"Media Reports Gonzales Misleading Legal Analysis on NSA Program, Ignores All Opposing Views"
Attorney General Alberto Gonzales won’t confirm that the federal government collected the phone records of millions of Americans, as reported on May 11 in USA Today. But yesterday, Gonzales claimed that doing so was perfectly legal. From the Washington Post:
Attorney General Alberto R. Gonzales said yesterday that the government can obtain domestic telephone records without court approval under a 1979 Supreme Court ruling that authorized the collection of business records”¦Gonzales told reporters that, under the Smith v. Maryland ruling, “those kinds of records do not enjoy Fourth Amendment protection. There is no reasonable expectation of privacy in those kinds of records.”

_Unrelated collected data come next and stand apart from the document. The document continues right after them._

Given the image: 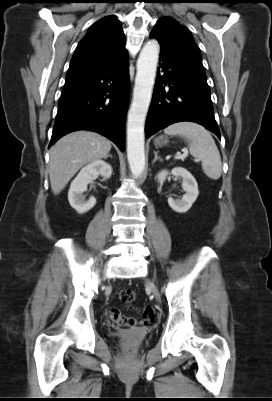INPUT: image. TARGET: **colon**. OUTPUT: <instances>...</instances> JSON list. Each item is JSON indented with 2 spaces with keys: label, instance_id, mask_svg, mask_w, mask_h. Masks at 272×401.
I'll return each mask as SVG.
<instances>
[{
  "label": "colon",
  "instance_id": "obj_1",
  "mask_svg": "<svg viewBox=\"0 0 272 401\" xmlns=\"http://www.w3.org/2000/svg\"><path fill=\"white\" fill-rule=\"evenodd\" d=\"M120 298L124 303H132L135 300V294L130 289L122 290ZM112 322L119 327H135L138 325H148L155 319V310L151 305H146L144 308L143 317L136 319L133 317L124 316L118 309L112 308L109 313Z\"/></svg>",
  "mask_w": 272,
  "mask_h": 401
}]
</instances>
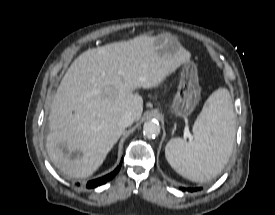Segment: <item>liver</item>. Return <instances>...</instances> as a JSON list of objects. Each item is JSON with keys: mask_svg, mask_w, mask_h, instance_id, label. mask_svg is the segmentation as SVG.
<instances>
[{"mask_svg": "<svg viewBox=\"0 0 275 215\" xmlns=\"http://www.w3.org/2000/svg\"><path fill=\"white\" fill-rule=\"evenodd\" d=\"M155 40L137 36L89 49L74 60L54 96L46 140L50 160L63 173L92 175L124 133L120 117L131 112L134 121L141 118L143 99L135 90L157 87L190 61L182 47L174 55L158 54Z\"/></svg>", "mask_w": 275, "mask_h": 215, "instance_id": "6515ba94", "label": "liver"}]
</instances>
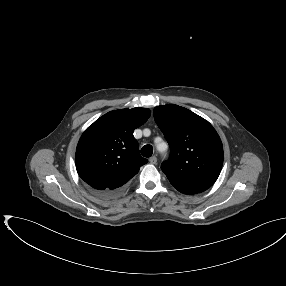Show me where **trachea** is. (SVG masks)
<instances>
[{
    "label": "trachea",
    "instance_id": "trachea-1",
    "mask_svg": "<svg viewBox=\"0 0 286 286\" xmlns=\"http://www.w3.org/2000/svg\"><path fill=\"white\" fill-rule=\"evenodd\" d=\"M153 153V148L151 145H144L141 149V154L144 157H151Z\"/></svg>",
    "mask_w": 286,
    "mask_h": 286
}]
</instances>
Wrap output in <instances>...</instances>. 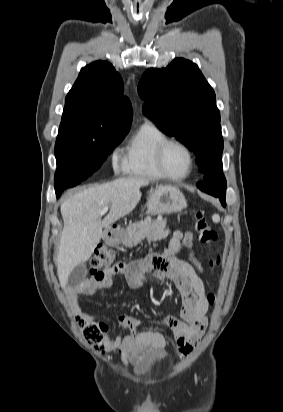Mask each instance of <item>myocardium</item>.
<instances>
[{
  "instance_id": "obj_1",
  "label": "myocardium",
  "mask_w": 283,
  "mask_h": 412,
  "mask_svg": "<svg viewBox=\"0 0 283 412\" xmlns=\"http://www.w3.org/2000/svg\"><path fill=\"white\" fill-rule=\"evenodd\" d=\"M173 145H177V146L183 148L186 151V153L188 155V158H189L188 170L182 175L171 174L166 169L165 164H164L165 154H166L168 148L173 146ZM156 165H157L158 170H159L162 177L172 179V180H182V179L187 178L193 171V168H194V165H195L194 153H193L192 149L185 142H183L181 140H178V139L169 138V139L165 140L164 142H162L161 145L159 146L158 150H157Z\"/></svg>"
}]
</instances>
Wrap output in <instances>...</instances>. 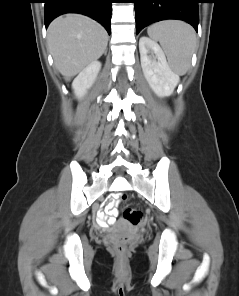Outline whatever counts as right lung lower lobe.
<instances>
[{
    "mask_svg": "<svg viewBox=\"0 0 239 296\" xmlns=\"http://www.w3.org/2000/svg\"><path fill=\"white\" fill-rule=\"evenodd\" d=\"M113 0H44L45 26L64 13H80L101 23L107 32L111 30V3Z\"/></svg>",
    "mask_w": 239,
    "mask_h": 296,
    "instance_id": "right-lung-lower-lobe-1",
    "label": "right lung lower lobe"
}]
</instances>
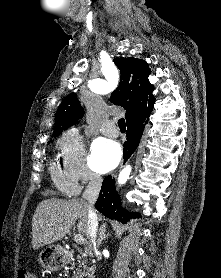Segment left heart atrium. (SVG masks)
Returning <instances> with one entry per match:
<instances>
[{"mask_svg":"<svg viewBox=\"0 0 221 278\" xmlns=\"http://www.w3.org/2000/svg\"><path fill=\"white\" fill-rule=\"evenodd\" d=\"M121 154L119 143L106 138H98L91 147L92 166L96 171L106 173L117 166Z\"/></svg>","mask_w":221,"mask_h":278,"instance_id":"39dd6f15","label":"left heart atrium"}]
</instances>
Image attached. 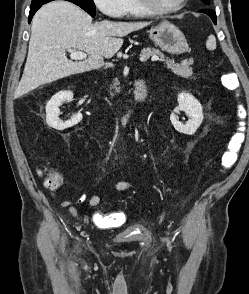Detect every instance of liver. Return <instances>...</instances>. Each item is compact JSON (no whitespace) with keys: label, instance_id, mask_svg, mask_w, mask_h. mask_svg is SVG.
<instances>
[{"label":"liver","instance_id":"liver-1","mask_svg":"<svg viewBox=\"0 0 249 294\" xmlns=\"http://www.w3.org/2000/svg\"><path fill=\"white\" fill-rule=\"evenodd\" d=\"M149 24L107 20L92 24V18L70 2L59 0L44 5L32 20L27 61L15 97L97 68L104 57H113L121 48V37ZM71 48L86 52L88 58L69 60L66 50Z\"/></svg>","mask_w":249,"mask_h":294}]
</instances>
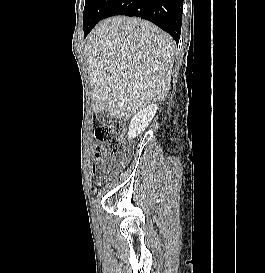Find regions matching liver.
<instances>
[{"instance_id": "liver-1", "label": "liver", "mask_w": 265, "mask_h": 273, "mask_svg": "<svg viewBox=\"0 0 265 273\" xmlns=\"http://www.w3.org/2000/svg\"><path fill=\"white\" fill-rule=\"evenodd\" d=\"M175 48L171 36L149 21L116 16L100 22L85 44L94 110L129 119L164 101Z\"/></svg>"}]
</instances>
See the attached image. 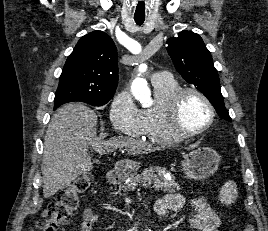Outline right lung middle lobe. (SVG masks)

This is a classic case of misdirection. The issue isn’t simply whether or not collecting domestic phone records is constitutional. The issue is whether it’s legal. If the USA Today story is accurate, the NSA program appears to be illegal, not because it violates the fourth amendment, but because it violates two statutes.
Significantly, Smith v. Maryland considers activities that occurred in 1976. Both of the statutes that prohibit the activity described by USA Today were enacted after that date:
1. The Stored Communications Act of 1986 (SCA). The law prohibits the telecommunications companies from handing over telephone records to the government without a court order. (18 USC 2702-3.) There are several exceptions, none of which apply in this circumstance. The SCA was enacted in response to Smith v. Maryland.
2. The Foreign Intelligence Surveillance Act of 1978 (FISA). The law allows this kind of domestic surveillance in two circumstances: 1) the government obtains a warrant from the Foreign Intelligence Surveillance Court, or 2) the government obtains a certification from the Attorney General that the program is legal under FISA. According to the USA Today article, neither action was taken.
The Washington Post story on Gonzales’ comments, however, doesn’t mention the Stored Communications Act or the Foreign Intelligence Surveillance Act. For that matter, it doesn’t include any legal analysis from anyone other than Gonzales.